I had to wean him when he was one and a half years old. When I went to the physical examination, the doctor said that every child was different. According to my child, he won't like drinking milk powder unless he is completely weaned. The doctor said that the nutrients in my milk are obviously not as comprehensive as milk powder.

For the sake of the child's health, I am willing to wean him and replace him with milk powder. My mother-in-law went to stay for a few days and helped me wean him. Unexpectedly, the process of weaning my son went smoothly. Tell him I'm hurt and he really won't touch me. When he wanted to drink milk, he looked at me and frowned and said, Mom is hurt!

So, dear Ma Bao, if you can't continue breastfeeding your child for some reason, don't be afraid to lose your son's dependence on you, and don't feel sad because you are no longer needed. You know, your children will grow up and travel without us, but the love and trust between you will go hand in hand!

The above is my answer, I hope it will help you!

It is really reluctant.

When my son gave up breast milk, he also had an ideological struggle. Give him up when he is eight months old and let him eat more other complementary foods. Every time my father says quit, I always say in my heart, wait! Looking at his miserable appearance, you have ten thousand reasons not to give up on him!

Until one year old. I really have to make up my mind to resign. Children don't eat for half a day. If he always wants to get into your arms, he will put some toothpaste on it to make him feel unable to eat. It's medicine He also has doubts. He wanted to eat but dared not, so he kept muttering. Because I stopped giving him milk and left him, he wanted to eat when he saw me. In fact, he is a good boy, and the day has passed.

Night is the hardest time, and we are both miserable. We don't eat milk for a day, and it hurts when we touch it, which is extremely hard. Children are addicted to it, and crying makes you feel distressed! Alas! When there is nothing to do, the father of the child gets up and hugs for a while, and when he calms down, he goes back to sleep! The first two nights were the hardest time, and then he stopped crying. Slowly, he gave up in a week or so!

Because I take care of the children alone, my father goes out early and comes back late every day.
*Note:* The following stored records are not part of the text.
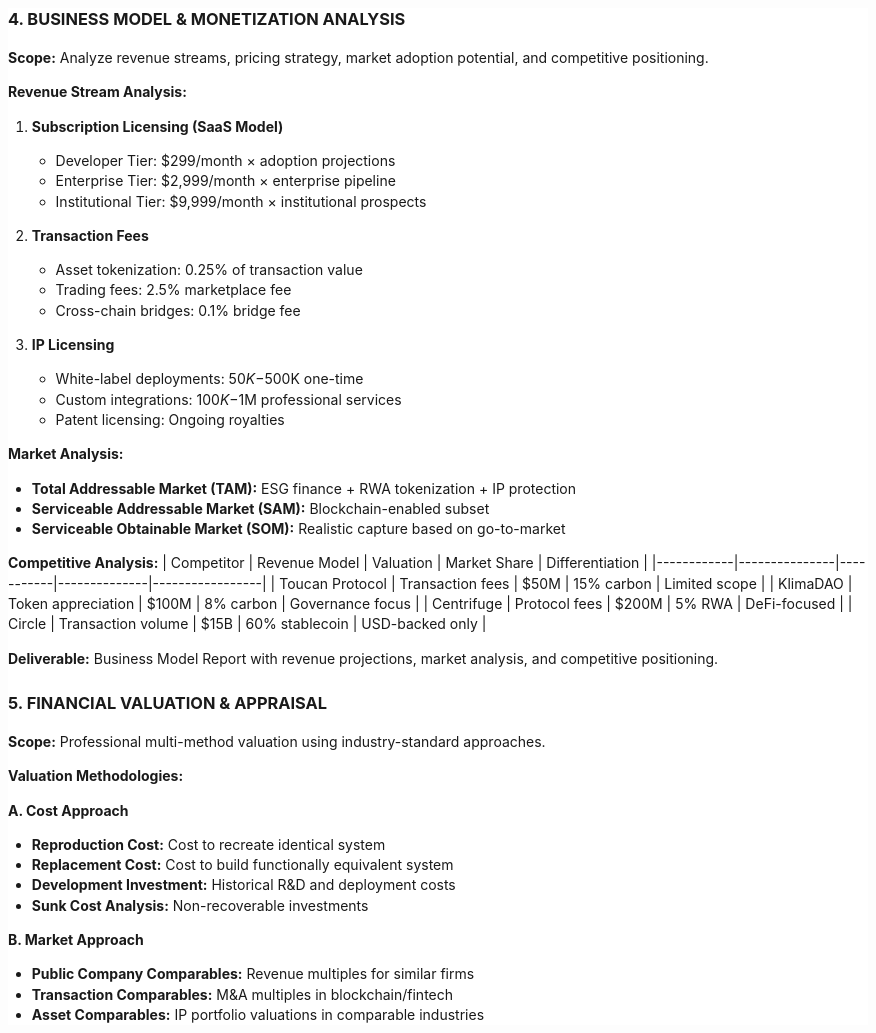 ### 4. **BUSINESS MODEL & MONETIZATION ANALYSIS**

**Scope:** Analyze revenue streams, pricing strategy, market adoption potential, and competitive positioning.

**Revenue Stream Analysis:**
1. **Subscription Licensing (SaaS Model)**
   - Developer Tier: $299/month × adoption projections
   - Enterprise Tier: $2,999/month × enterprise pipeline
   - Institutional Tier: $9,999/month × institutional prospects
   
2. **Transaction Fees**
   - Asset tokenization: 0.25% of transaction value
   - Trading fees: 2.5% marketplace fee
   - Cross-chain bridges: 0.1% bridge fee
   
3. **IP Licensing**
   - White-label deployments: $50K-$500K one-time
   - Custom integrations: $100K-$1M professional services
   - Patent licensing: Ongoing royalties

**Market Analysis:**
- **Total Addressable Market (TAM):** ESG finance + RWA tokenization + IP protection
- **Serviceable Addressable Market (SAM):** Blockchain-enabled subset
- **Serviceable Obtainable Market (SOM):** Realistic capture based on go-to-market

**Competitive Analysis:**
| Competitor | Revenue Model | Valuation | Market Share | Differentiation |
|------------|---------------|-----------|--------------|-----------------|
| Toucan Protocol | Transaction fees | $50M | 15% carbon | Limited scope |
| KlimaDAO | Token appreciation | $100M | 8% carbon | Governance focus |
| Centrifuge | Protocol fees | $200M | 5% RWA | DeFi-focused |
| Circle | Transaction volume | $15B | 60% stablecoin | USD-backed only |

**Deliverable:** Business Model Report with revenue projections, market analysis, and competitive positioning.

### 5. **FINANCIAL VALUATION & APPRAISAL**

**Scope:** Professional multi-method valuation using industry-standard approaches.

**Valuation Methodologies:**

**A. Cost Approach**
- **Reproduction Cost:** Cost to recreate identical system
- **Replacement Cost:** Cost to build functionally equivalent system
- **Development Investment:** Historical R&D and deployment costs
- **Sunk Cost Analysis:** Non-recoverable investments

**B. Market Approach**
- **Public Company Comparables:** Revenue multiples for similar firms
- **Transaction Comparables:** M&A multiples in blockchain/fintech
- **Asset Comparables:** IP portfolio valuations in comparable industries
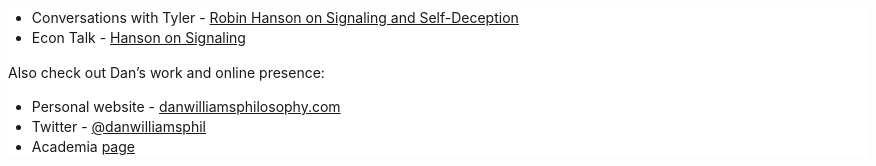 - Conversations with Tyler - [Robin Hanson on Signaling and Self-Deception](https://medium.com/conversations-with-tyler/robin-hanson-tyler-cowen-signaling-the-elephant-in-the-brain-e1444b69baa7)
- Econ Talk - [Hanson on Signaling](https://www.econtalk.org/hanson-on-signalling/)

Also check out Dan’s work and online presence:

- Personal website - [danwilliamsphilosophy.com](https://danwilliamsphilosophy.com/)
- Twitter - [@danwilliamsphil](https://twitter.com/danwilliamsphil?lang=en)
- Academia [page](https://cambridge.academia.edu/DanielWilliams)

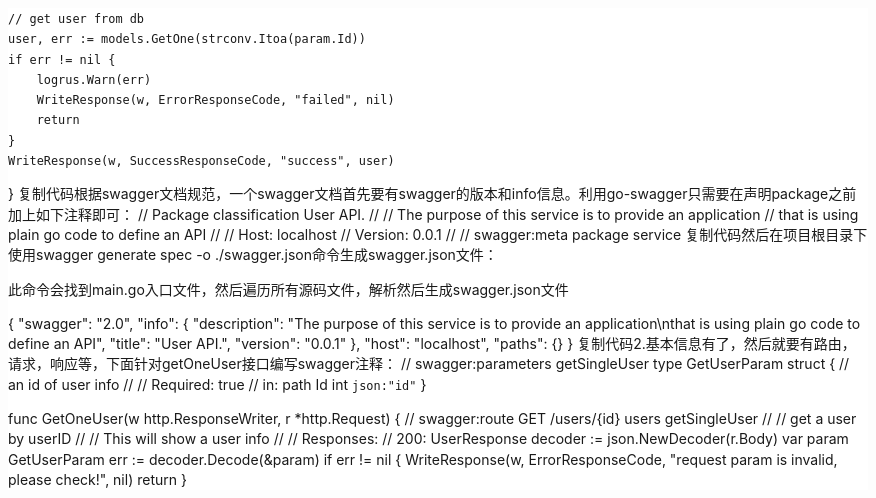     // get user from db
    user, err := models.GetOne(strconv.Itoa(param.Id))
    if err != nil {
        logrus.Warn(err)
        WriteResponse(w, ErrorResponseCode, "failed", nil)
        return
    }
    WriteResponse(w, SuccessResponseCode, "success", user)
}
复制代码根据swagger文档规范，一个swagger文档首先要有swagger的版本和info信息。利用go-swagger只需要在声明package之前加上如下注释即可：
// Package classification User API.
//
// The purpose of this service is to provide an application
// that is using plain go code to define an API
//
//      Host: localhost
//      Version: 0.0.1
//
// swagger:meta
package service
复制代码然后在项目根目录下使用swagger generate spec -o ./swagger.json命令生成swagger.json文件：

此命令会找到main.go入口文件，然后遍历所有源码文件，解析然后生成swagger.json文件

{
  "swagger": "2.0",
  "info": {
    "description": "The purpose of this service is to provide an application\nthat is using plain go code to define an API",
    "title": "User API.",
    "version": "0.0.1"
  },
  "host": "localhost",
  "paths": {}
}
复制代码2.基本信息有了，然后就要有路由，请求，响应等，下面针对getOneUser接口编写swagger注释：
// swagger:parameters getSingleUser
type GetUserParam struct {
    // an id of user info
    //
    // Required: true
    // in: path
    Id int `json:"id"`
}

func GetOneUser(w http.ResponseWriter, r *http.Request) {
    // swagger:route GET /users/{id} users getSingleUser
    //
    // get a user by userID
    //
    // This will show a user info
    //
    //     Responses:
    //       200: UserResponse
    decoder := json.NewDecoder(r.Body)
    var param GetUserParam
    err := decoder.Decode(&param)
    if err != nil {
        WriteResponse(w, ErrorResponseCode, "request param is invalid, please check!", nil)
        return
    }
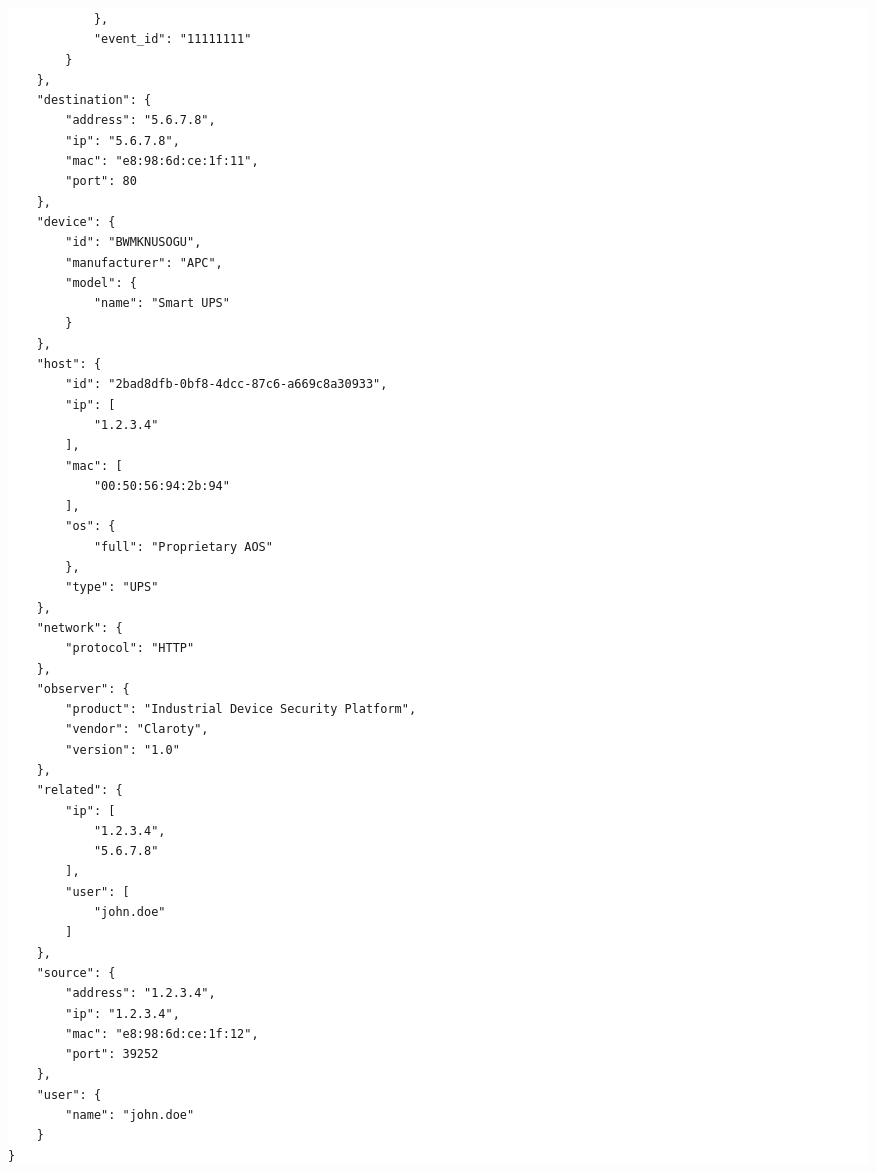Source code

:                 },
                "event_id": "11111111"
            }
        },
        "destination": {
            "address": "5.6.7.8",
            "ip": "5.6.7.8",
            "mac": "e8:98:6d:ce:1f:11",
            "port": 80
        },
        "device": {
            "id": "BWMKNUSOGU",
            "manufacturer": "APC",
            "model": {
                "name": "Smart UPS"
            }
        },
        "host": {
            "id": "2bad8dfb-0bf8-4dcc-87c6-a669c8a30933",
            "ip": [
                "1.2.3.4"
            ],
            "mac": [
                "00:50:56:94:2b:94"
            ],
            "os": {
                "full": "Proprietary AOS"
            },
            "type": "UPS"
        },
        "network": {
            "protocol": "HTTP"
        },
        "observer": {
            "product": "Industrial Device Security Platform",
            "vendor": "Claroty",
            "version": "1.0"
        },
        "related": {
            "ip": [
                "1.2.3.4",
                "5.6.7.8"
            ],
            "user": [
                "john.doe"
            ]
        },
        "source": {
            "address": "1.2.3.4",
            "ip": "1.2.3.4",
            "mac": "e8:98:6d:ce:1f:12",
            "port": 39252
        },
        "user": {
            "name": "john.doe"
        }
    }
    	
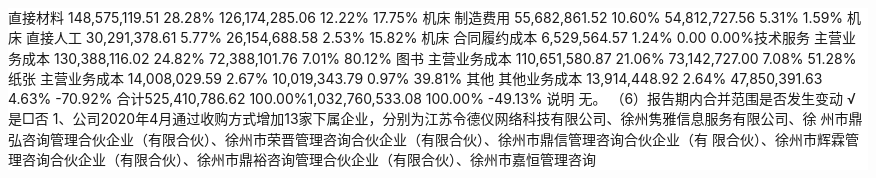 直接材料
148,575,119.51
28.28%
126,174,285.06
12.22%
17.75%
机床
制造费用
55,682,861.52
10.60%
54,812,727.56
5.31%
1.59%
机床
直接人工
30,291,378.61
5.77%
26,154,688.58
2.53%
15.82%
机床
合同履约成本
6,529,564.57
1.24%
0.00
0.00%技术服务
主营业务成本
130,388,116.02
24.82%
72,388,101.76
7.01%
80.12%
图书
主营业务成本
110,651,580.87
21.06%
73,142,727.00
7.08%
51.28%
纸张
主营业务成本
14,008,029.59
2.67%
10,019,343.79
0.97%
39.81%
其他
其他业务成本
13,914,448.92
2.64%
47,850,391.63
4.63%
-70.92%
合计525,410,786.62
100.00%1,032,760,533.08
100.00%
-49.13%
说明
无。
（6）报告期内合并范围是否发生变动
√是□否
1、公司2020年4月通过收购方式增加13家下属企业，分别为江苏令德仪网络科技有限公司、徐州隽雅信息服务有限公司、徐
州市鼎弘咨询管理合伙企业（有限合伙）、徐州市荣晋管理咨询合伙企业（有限合伙）、徐州市鼎信管理咨询合伙企业（有
限合伙）、徐州市辉霖管理咨询合伙企业（有限合伙）、徐州市鼎裕咨询管理合伙企业（有限合伙）、徐州市嘉恒管理咨询
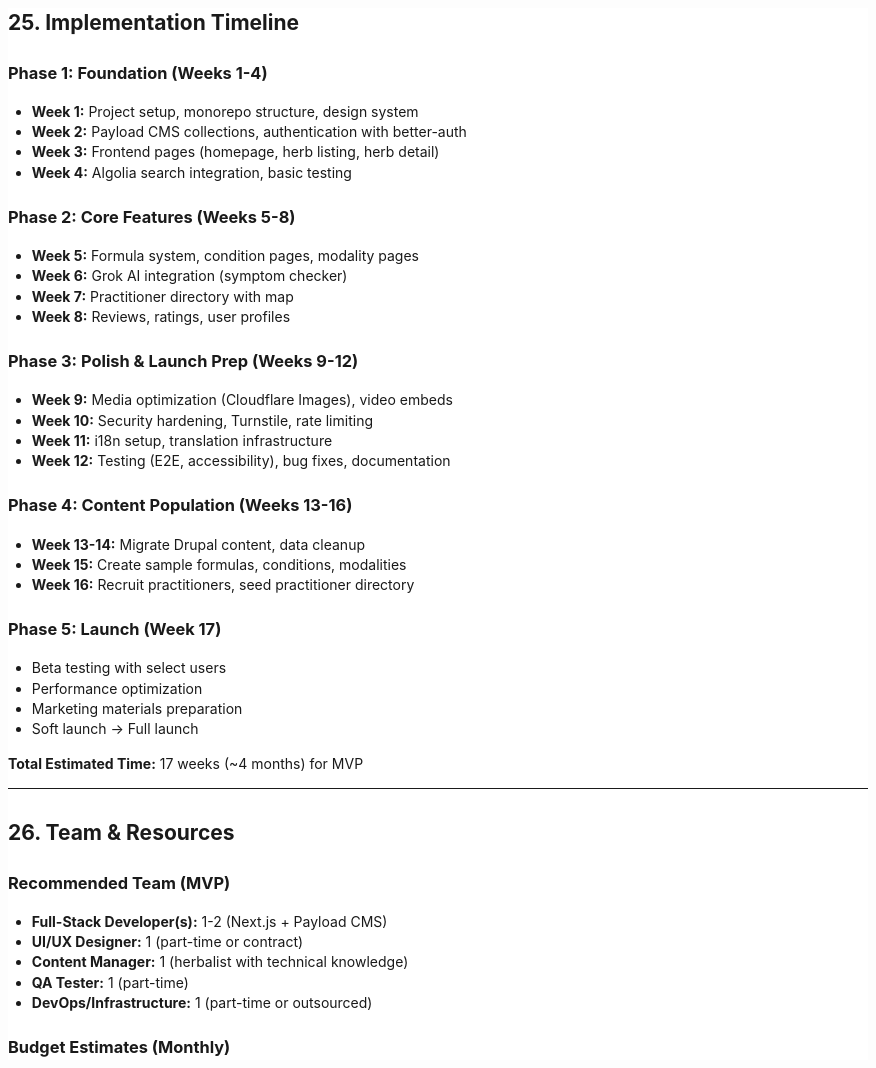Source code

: ## 25. Implementation Timeline

### Phase 1: Foundation (Weeks 1-4)

- **Week 1:** Project setup, monorepo structure, design system
- **Week 2:** Payload CMS collections, authentication with better-auth
- **Week 3:** Frontend pages (homepage, herb listing, herb detail)
- **Week 4:** Algolia search integration, basic testing

### Phase 2: Core Features (Weeks 5-8)

- **Week 5:** Formula system, condition pages, modality pages
- **Week 6:** Grok AI integration (symptom checker)
- **Week 7:** Practitioner directory with map
- **Week 8:** Reviews, ratings, user profiles

### Phase 3: Polish & Launch Prep (Weeks 9-12)

- **Week 9:** Media optimization (Cloudflare Images), video embeds
- **Week 10:** Security hardening, Turnstile, rate limiting
- **Week 11:** i18n setup, translation infrastructure
- **Week 12:** Testing (E2E, accessibility), bug fixes, documentation

### Phase 4: Content Population (Weeks 13-16)

- **Week 13-14:** Migrate Drupal content, data cleanup
- **Week 15:** Create sample formulas, conditions, modalities
- **Week 16:** Recruit practitioners, seed practitioner directory

### Phase 5: Launch (Week 17)

- Beta testing with select users
- Performance optimization
- Marketing materials preparation
- Soft launch → Full launch

**Total Estimated Time:** 17 weeks (~4 months) for MVP

---

## 26. Team & Resources

### Recommended Team (MVP)

- **Full-Stack Developer(s):** 1-2 (Next.js + Payload CMS)
- **UI/UX Designer:** 1 (part-time or contract)
- **Content Manager:** 1 (herbalist with technical knowledge)
- **QA Tester:** 1 (part-time)
- **DevOps/Infrastructure:** 1 (part-time or outsourced)

### Budget Estimates (Monthly)
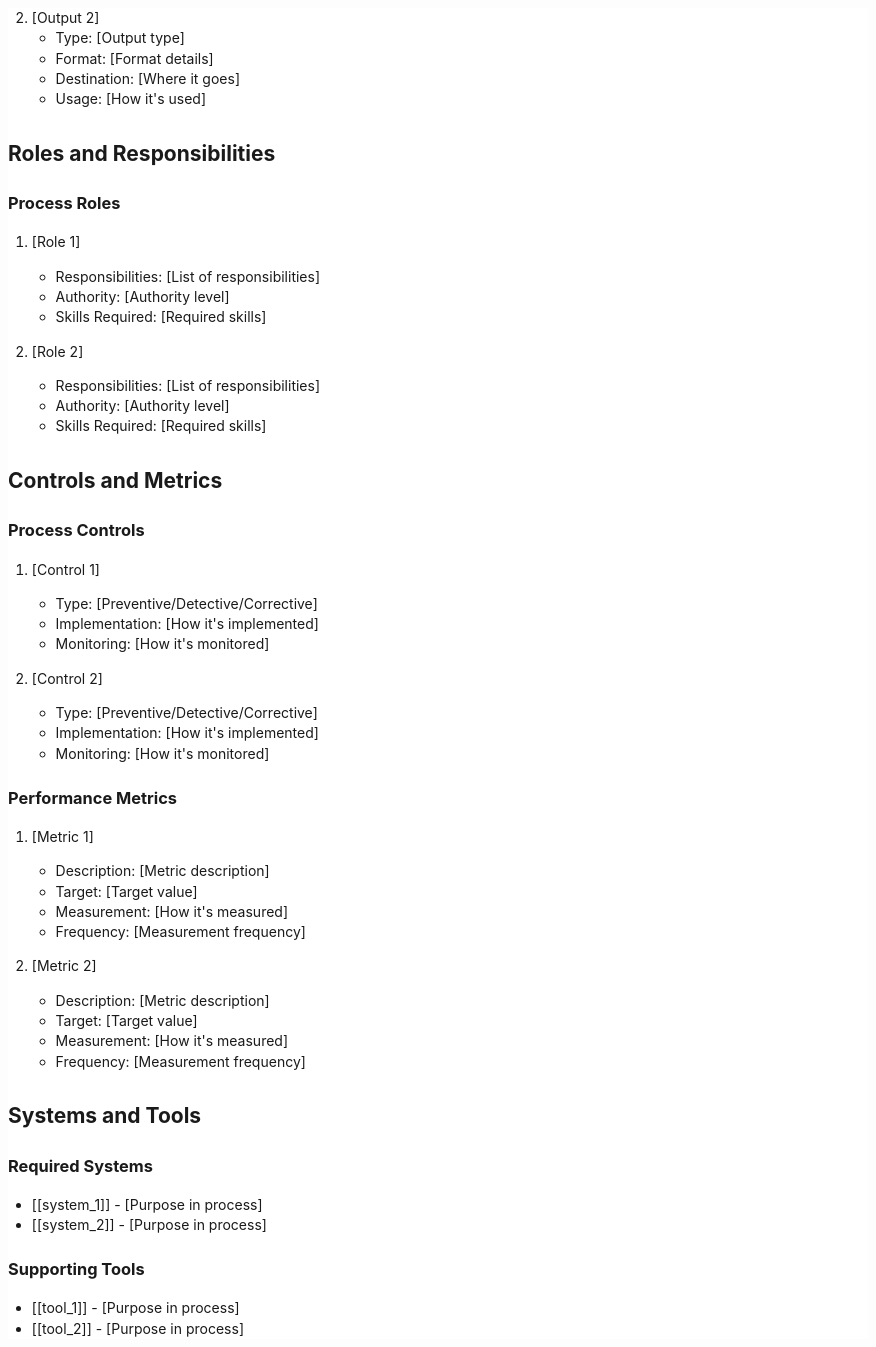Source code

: 2. [Output 2]
   - Type: [Output type]
   - Format: [Format details]
   - Destination: [Where it goes]
   - Usage: [How it's used]

## Roles and Responsibilities
### Process Roles
1. [Role 1]
   - Responsibilities: [List of responsibilities]
   - Authority: [Authority level]
   - Skills Required: [Required skills]

2. [Role 2]
   - Responsibilities: [List of responsibilities]
   - Authority: [Authority level]
   - Skills Required: [Required skills]

## Controls and Metrics
### Process Controls
1. [Control 1]
   - Type: [Preventive/Detective/Corrective]
   - Implementation: [How it's implemented]
   - Monitoring: [How it's monitored]

2. [Control 2]
   - Type: [Preventive/Detective/Corrective]
   - Implementation: [How it's implemented]
   - Monitoring: [How it's monitored]

### Performance Metrics
1. [Metric 1]
   - Description: [Metric description]
   - Target: [Target value]
   - Measurement: [How it's measured]
   - Frequency: [Measurement frequency]

2. [Metric 2]
   - Description: [Metric description]
   - Target: [Target value]
   - Measurement: [How it's measured]
   - Frequency: [Measurement frequency]

## Systems and Tools
### Required Systems
- [[system_1]] - [Purpose in process]
- [[system_2]] - [Purpose in process]

### Supporting Tools
- [[tool_1]] - [Purpose in process]
- [[tool_2]] - [Purpose in process]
I didn't leave him half a step to give up milk. Among them, suffering, addiction, crying, sadness, love and thousands of emotions are disturbing. At this stage, the inner emotional drama must be brewed. When you quit breastfeeding, you won't be defeated by this emotional drama, hahaha!

Finally, I wish you success in quitting milk!

Am I the only one who thinks weaning is too cool? My two children were weaned in four months. First of all, there is not enough milk to eat. In fact, mixed feeding is also possible. I can eat 3-4 meals a day. But my husband said that if I feel hard, I should stop. Anyway, my children are used to milk powder. I eat a lot of soup and water every day, which makes me feel uncomfortable. Moreover, the weather in Sanya is hot and it is uncomfortable to raise milk. The whole family agreed that I was weaned, so we broke up smoothly. My mother-in-law cooked for a few days, and I was completely out of milk. And then I realized it wasn't cool at all. After weaning, the baby breastfeeds regularly. My husband gets up at night to nurse. I slept well, my figure recovered, and my whole popularity was good. Take care of the baby during the day and eat snacks from time to time to make yourself happy. In the evening, my husband and I can go out for a drink Anyway, it's all kinds of fun. When the second child was four and a half months old, my husband asked me if I wanted to wean. It's been half a month since milk powder was added. I decided to start weaning, and then I started fooling around with my boss. My brother basically gave it to my mother-in-law and husband. The most amazing thing is that my children are weaned so easily that they never need milk. He makes milk powder when he is hungry.